De acordo com o plano, a Hungria recebe cerca de 8,1 mil milhões de euros em subvenções do novo fundo e outros 6,9 mil milhões em empréstimos.

Os países mais beneficiados são a Itália e a Espanha -- dois dos mais afetados pela pandemia -, já que recebem ajuda não reembolsáveis de 81,8 mil milhões e 77,3 mil milhões de euros, respetivamente.

A nível global, segundo um balanço da agência de notícias AFP, a pandemia de covid-19 já provocou mais de 357 mil mortos e infetou mais de 5,7 milhões de pessoas em 196 países e territórios.

Mais de 2,2 milhões de doentes foram considerados curados.

Em Portugal, morreram 1.369 pessoas das 31.596 confirmadas como infetadas, e há 18.637 casos recuperados, de acordo com a Direção-Geral da Saúde.

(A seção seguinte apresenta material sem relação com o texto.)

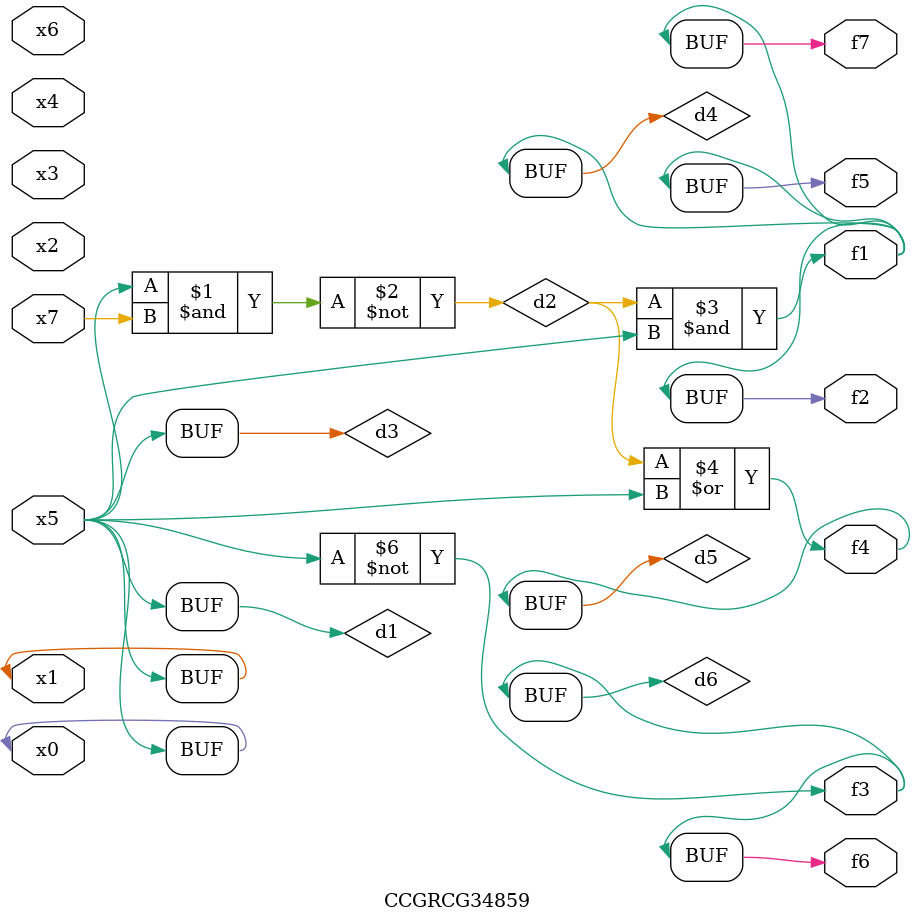
<source format=v>
module CCGRCG34859(
	input x0, x1, x2, x3, x4, x5, x6, x7,
	output f1, f2, f3, f4, f5, f6, f7
);

	wire d1, d2, d3, d4, d5, d6;

	buf (d1, x0, x5);
	nand (d2, x5, x7);
	buf (d3, x0, x1);
	and (d4, d2, d3);
	or (d5, d2, d3);
	nor (d6, d1, d3);
	assign f1 = d4;
	assign f2 = d4;
	assign f3 = d6;
	assign f4 = d5;
	assign f5 = d4;
	assign f6 = d6;
	assign f7 = d4;
endmodule

</source>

A doença é transmitida por um novo coronavírus detetado no final de dezembro, em Wuhan, uma cidade do centro da China.

Depois de a Europa ter sucedido à China como centro da pandemia em fevereiro, o continente americano passou a ser o que tem mais casos confirmados (mais de 2,6 milhões, contra mais de dois milhões no continente europeu), embora com menos mortes (mais de 153 mil, contra mais de 175 mil).

Para combater a pandemia, os governos mandaram para casa 4,5 mil milhões de pessoas (mais de metade da população do planeta), paralisando setores inteiros da economia mundial, num "grande confinamento" que vários países já começaram a aliviar face à diminuição dos novos contágios.

O "Grande Confinamento" levou o Fundo Monetário Internacional (FMI) a fazer previsões sem precedentes nos seus quase 75 anos: a economia mundial poderá cair 3% em 2020, arrastada por uma contração de 5,9% nos Estados Unidos, de 7,5% na zona euro e de 5,2% no Japão.

Para Portugal, o FMI prevê uma recessão de 8% e uma taxa de desemprego de 13,9% em 2020.

Já a Comissão Europeia estima que a economia da zona euro conheça este ano uma contração recorde de 7,7% do PIB, como resultado da pandemia da covid-19, recuperando apenas parcialmente em 2021, com um crescimento de 6,3%.